MOSCOW -- A senior Russian official on Monday revealed the thwarting of a possible attack before the 2014 Winter Olympics in Sochi, saying female suicide bombers had planned to smuggle explosives onto an aircraft in hand cream.
Deputy Foreign Minister Oleg Syromolotov, who has responsibility for counter-terrorism, said the suspected attackers were detained in Austria and France.
"The female suicide bombers who were in France had plans showing where they were supposed to put the explosives," Russian news agencies quoted him saying during an appearance before the upper house of Russia's parliament. "Their explosives were in hand cream."
The reports didn't specify where the suspects were when they were detained or whether they were trying to board a flight.
Syromolotov, a veteran of Russia's FSB security service who took up his Foreign Ministry post this year, stressed that international security cooperation had helped to keep the Sochi Olympics safe.
His appearance Monday followed the deadly attacks in Paris and came as Moscow has been urging the West to join forces with Russia in the fight against international terrorism.
The Olympic Games in Sochi, a Black Sea resort in southern Russia, were held amid high concern that insurgents from nearby restive Caucasus republics, including Chechnya and Dagestan, were planning attacks. Russia imposed exceptionally heavy security measures that were nicknamed the "ring of steel" around Sochi.
FSB director Nikolai Bortnikov said in July that many countries had helped to prevent an array of attacks at the Olympics, primarily Austria, France, Germany, Georgia and the U.S. But no details were given.

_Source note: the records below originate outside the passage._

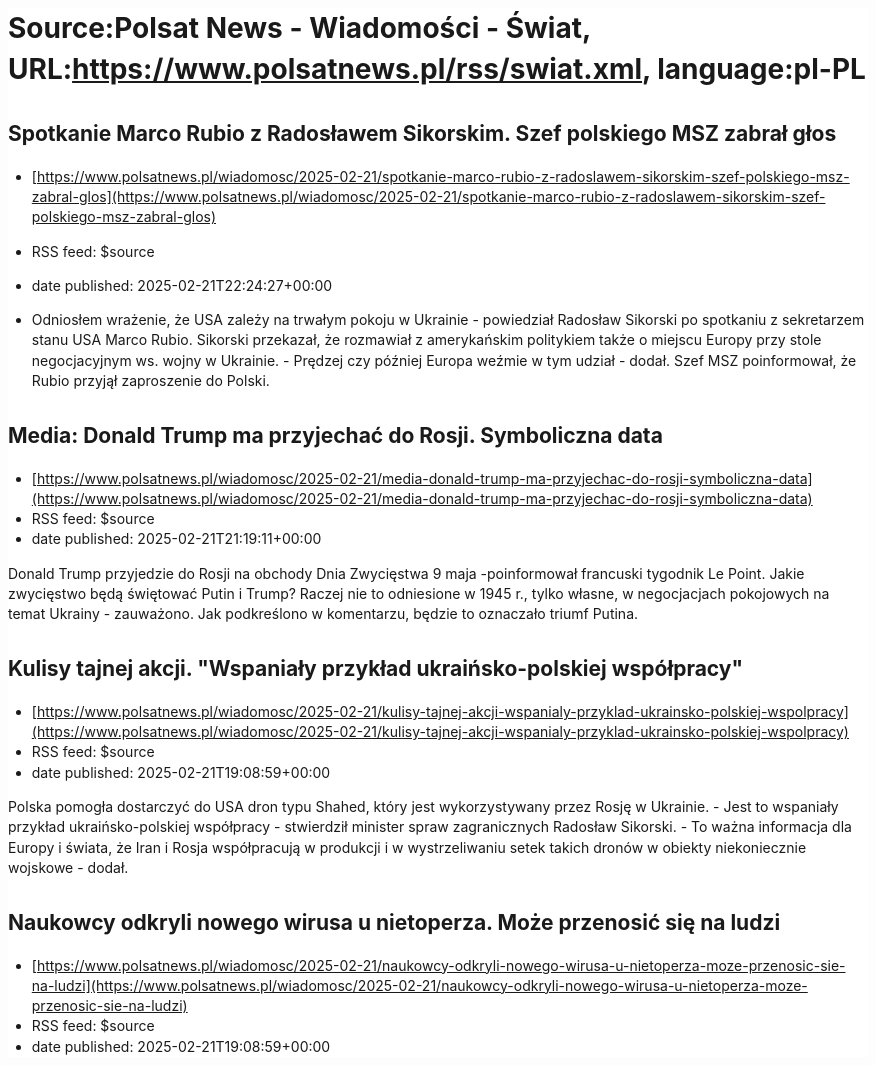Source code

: # Source:Polsat News - Wiadomości - Świat, URL:https://www.polsatnews.pl/rss/swiat.xml, language:pl-PL

## Spotkanie Marco Rubio z Radosławem Sikorskim. Szef polskiego MSZ zabrał głos
 - [https://www.polsatnews.pl/wiadomosc/2025-02-21/spotkanie-marco-rubio-z-radoslawem-sikorskim-szef-polskiego-msz-zabral-glos](https://www.polsatnews.pl/wiadomosc/2025-02-21/spotkanie-marco-rubio-z-radoslawem-sikorskim-szef-polskiego-msz-zabral-glos)
 - RSS feed: $source
 - date published: 2025-02-21T22:24:27+00:00

- Odniosłem wrażenie, że USA zależy na trwałym pokoju w Ukrainie - powiedział Radosław Sikorski po spotkaniu z sekretarzem stanu USA Marco Rubio. Sikorski przekazał, że rozmawiał z amerykańskim politykiem także o miejscu Europy przy stole negocjacyjnym ws. wojny w Ukrainie. - Prędzej czy później Europa weźmie w tym udział - dodał. Szef MSZ poinformował, że Rubio przyjął zaproszenie do Polski.

## Media: Donald Trump ma przyjechać do Rosji. Symboliczna data
 - [https://www.polsatnews.pl/wiadomosc/2025-02-21/media-donald-trump-ma-przyjechac-do-rosji-symboliczna-data](https://www.polsatnews.pl/wiadomosc/2025-02-21/media-donald-trump-ma-przyjechac-do-rosji-symboliczna-data)
 - RSS feed: $source
 - date published: 2025-02-21T21:19:11+00:00

Donald Trump przyjedzie do Rosji na obchody Dnia Zwycięstwa 9 maja -poinformował francuski tygodnik Le Point. Jakie zwycięstwo będą świętować Putin i Trump? Raczej nie to odniesione w 1945 r., tylko własne, w negocjacjach pokojowych na temat Ukrainy - zauważono. Jak podkreślono w komentarzu, będzie to oznaczało triumf Putina.

## Kulisy tajnej akcji. "Wspaniały przykład ukraińsko-polskiej współpracy"
 - [https://www.polsatnews.pl/wiadomosc/2025-02-21/kulisy-tajnej-akcji-wspanialy-przyklad-ukrainsko-polskiej-wspolpracy](https://www.polsatnews.pl/wiadomosc/2025-02-21/kulisy-tajnej-akcji-wspanialy-przyklad-ukrainsko-polskiej-wspolpracy)
 - RSS feed: $source
 - date published: 2025-02-21T19:08:59+00:00

Polska pomogła dostarczyć do USA dron typu Shahed, który jest wykorzystywany przez Rosję w Ukrainie. - Jest to wspaniały przykład ukraińsko-polskiej współpracy - stwierdził minister spraw zagranicznych Radosław Sikorski. - To ważna informacja dla Europy i świata, że Iran i Rosja współpracują w produkcji i w wystrzeliwaniu setek takich dronów w obiekty niekoniecznie wojskowe - dodał.

## Naukowcy odkryli nowego wirusa u nietoperza. Może przenosić się na ludzi
 - [https://www.polsatnews.pl/wiadomosc/2025-02-21/naukowcy-odkryli-nowego-wirusa-u-nietoperza-moze-przenosic-sie-na-ludzi](https://www.polsatnews.pl/wiadomosc/2025-02-21/naukowcy-odkryli-nowego-wirusa-u-nietoperza-moze-przenosic-sie-na-ludzi)
 - RSS feed: $source
 - date published: 2025-02-21T19:08:59+00:00
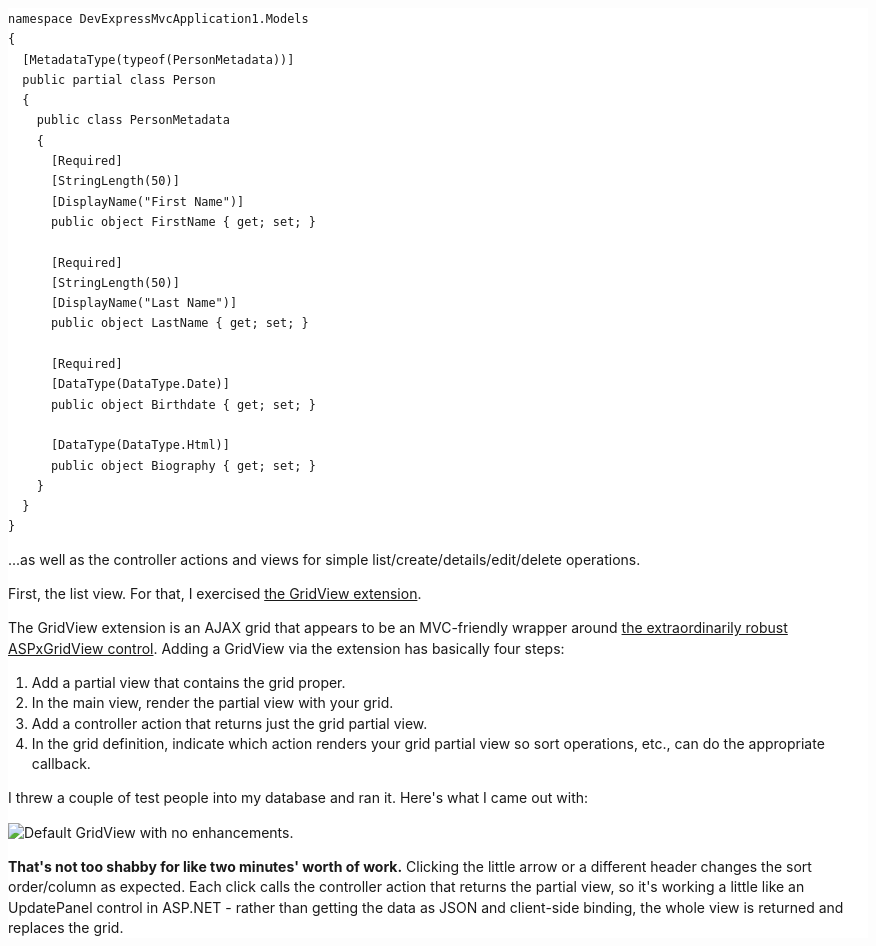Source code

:     namespace DevExpressMvcApplication1.Models
    {
      [MetadataType(typeof(PersonMetadata))]
      public partial class Person
      {
        public class PersonMetadata
        {
          [Required]
          [StringLength(50)]
          [DisplayName("First Name")]
          public object FirstName { get; set; }

          [Required]
          [StringLength(50)]
          [DisplayName("Last Name")]
          public object LastName { get; set; }

          [Required]
          [DataType(DataType.Date)]
          public object Birthdate { get; set; }

          [DataType(DataType.Html)]
          public object Biography { get; set; }
        }
      }
    }

...as well as the controller actions and views for simple
list/create/details/edit/delete operations.

First, the list view. For that, I exercised [the GridView
extension](http://documentation.devexpress.com/#AspNet/CustomDocument8998).

The GridView extension is an AJAX grid that appears to be an
MVC-friendly wrapper around [the extraordinarily robust ASPxGridView
control](http://documentation.devexpress.com/#AspNet/CustomDocument5823).
Adding a GridView via the extension has basically four steps:

1.  Add a partial view that contains the grid proper.
2.  In the main view, render the partial view with your grid.
3.  Add a controller action that returns just the grid partial view.
4.  In the grid definition, indicate which action renders your grid
    partial view so sort operations, etc., can do the appropriate
    callback.

I threw a couple of test people into my database and ran it. Here's what
I came out with:

![Default GridView with no
enhancements.](https://hyqi8g.bl3302.livefilestore.com/y2pk5lbb-8_HP220dnXG23q6Lcm0ybsNIX0QORd7e0utiru06qwLslb-xEY2R_rq0oAc1jyJc_fpcwvHbu4cVg4uD2DRx5Lqo-ghQysJ0JzOIY/20110324firstrungridvie.png?psid=1)

**That's not too shabby for like two minutes' worth of work.** Clicking
the little arrow or a different header changes the sort order/column as
expected. Each click calls the controller action that returns the
partial view, so it's working a little like an UpdatePanel control in
ASP.NET - rather than getting the data as JSON and client-side binding,
the whole view is returned and replaces the grid.
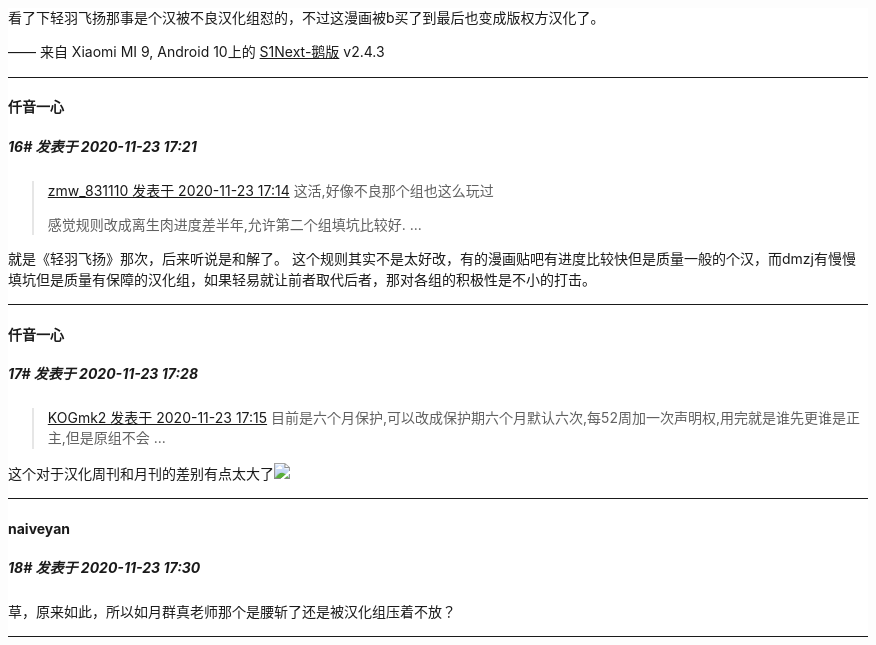

看了下轻羽飞扬那事是个汉被不良汉化组怼的，不过这漫画被b买了到最后也变成版权方汉化了。

—— 来自 Xiaomi MI 9, Android 10上的 [S1Next-鹅版](https://github.com/ykrank/S1-Next/releases) v2.4.3







*****

####  仟音一心  
##### 16#       发表于 2020-11-23 17:21



<blockquote><a href="httphttps://bbs.saraba1st.com/2b/forum.php?mod=redirect&amp;goto=findpost&amp;pid=49494308&amp;ptid=1973877" target="_blank">zmw_831110 发表于 2020-11-23 17:14</a>
这活,好像不良那个组也这么玩过

感觉规则改成离生肉进度差半年,允许第二个组填坑比较好. ...</blockquote>
就是《轻羽飞扬》那次，后来听说是和解了。
这个规则其实不是太好改，有的漫画贴吧有进度比较快但是质量一般的个汉，而dmzj有慢慢填坑但是质量有保障的汉化组，如果轻易就让前者取代后者，那对各组的积极性是不小的打击。







*****

####  仟音一心  
##### 17#       发表于 2020-11-23 17:28



<blockquote><a href="httphttps://bbs.saraba1st.com/2b/forum.php?mod=redirect&amp;goto=findpost&amp;pid=49494316&amp;ptid=1973877" target="_blank">KOGmk2 发表于 2020-11-23 17:15</a>
目前是六个月保护,可以改成保护期六个月默认六次,每52周加一次声明权,用完就是谁先更谁是正主,但是原组不会 ...</blockquote>
这个对于汉化周刊和月刊的差别有点太大了<img src="https://static.saraba1st.com/image/smiley/face2017/068.png" referrerpolicy="no-referrer">







*****

####  naiveyan  
##### 18#       发表于 2020-11-23 17:30




草，原来如此，所以如月群真老师那个是腰斩了还是被汉化组压着不放？







*****
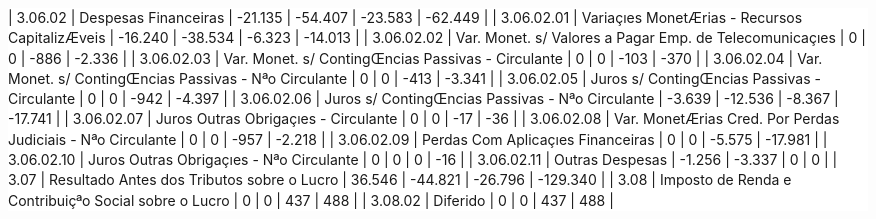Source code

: | 3.06.02           | Despesas Financeiras                                        | -21.135                                                     | -54.407                                                                  | -23.583                                                                           | -62.449                                                                     |
| 3.06.02.01        | Variaçıes MonetÆrias - Recursos CapitalizÆveis              | -16.240                                                     | -38.534                                                                  | -6.323                                                                            | -14.013                                                                     |
| 3.06.02.02        | Var. Monet. s/ Valores a Pagar Emp. de Telecomunicaçıes     | 0                                                           | 0                                                                        | -886                                                                              | -2.336                                                                      |
| 3.06.02.03        | Var. Monet. s/ ContingŒncias Passivas - Circulante          | 0                                                           | 0                                                                        | -103                                                                              | -370                                                                        |
| 3.06.02.04        | Var. Monet. s/ ContingŒncias Passivas - Nªo Circulante      | 0                                                           | 0                                                                        | -413                                                                              | -3.341                                                                      |
| 3.06.02.05        | Juros s/ ContingŒncias Passivas - Circulante                | 0                                                           | 0                                                                        | -942                                                                              | -4.397                                                                      |
| 3.06.02.06        | Juros s/ ContingŒncias Passivas - Nªo Circulante            | -3.639                                                      | -12.536                                                                  | -8.367                                                                            | -17.741                                                                     |
| 3.06.02.07        | Juros Outras Obrigaçıes - Circulante                        | 0                                                           | 0                                                                        | -17                                                                               | -36                                                                         |
| 3.06.02.08        | Var. MonetÆrias Cred. Por Perdas Judiciais - Nªo Circulante | 0                                                           | 0                                                                        | -957                                                                              | -2.218                                                                      |
| 3.06.02.09        | Perdas Com Aplicaçıes Financeiras                           | 0                                                           | 0                                                                        | -5.575                                                                            | -17.981                                                                     |
| 3.06.02.10        | Juros Outras Obrigaçıes - Nªo Circulante                    | 0                                                           | 0                                                                        | 0                                                                                 | -16                                                                         |
| 3.06.02.11        | Outras Despesas                                             | -1.256                                                      | -3.337                                                                   | 0                                                                                 | 0                                                                           |
| 3.07              | Resultado Antes dos Tributos sobre o Lucro                  | 36.546                                                      | -44.821                                                                  | -26.796                                                                           | -129.340                                                                    |
| 3.08              | Imposto de Renda e Contribuiçªo Social sobre o Lucro        | 0                                                           | 0                                                                        | 437                                                                               | 488                                                                         |
| 3.08.02           | Diferido                                                    | 0                                                           | 0                                                                        | 437                                                                               | 488                                                                         |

Last year, Russian security officials were hunting down "several" potential female suicide bombers ahead of the Sochi Olympics. CBS News confirmed eyewitness accounts from Sochi that police left posters and leaflets about the potential suicide bombers in the area of the Olympic venues. A police letter said that one of them, Ruzanna Ibragimova, a 22-year-old widow of an Islamic militant, was at large in Sochi.
CBS News national security analyst Juan Zarate noted that Chechen rebels are famous for using "black widows" - widows of fighters who become suicide attackers. Zarate pointed out that women brought down two airliners in 2004 (one, ironically, was headed to Sochi) and a woman is believed to have been involved in a bombing attack in the southern Russian city of Volgograd that killed more than 30 people.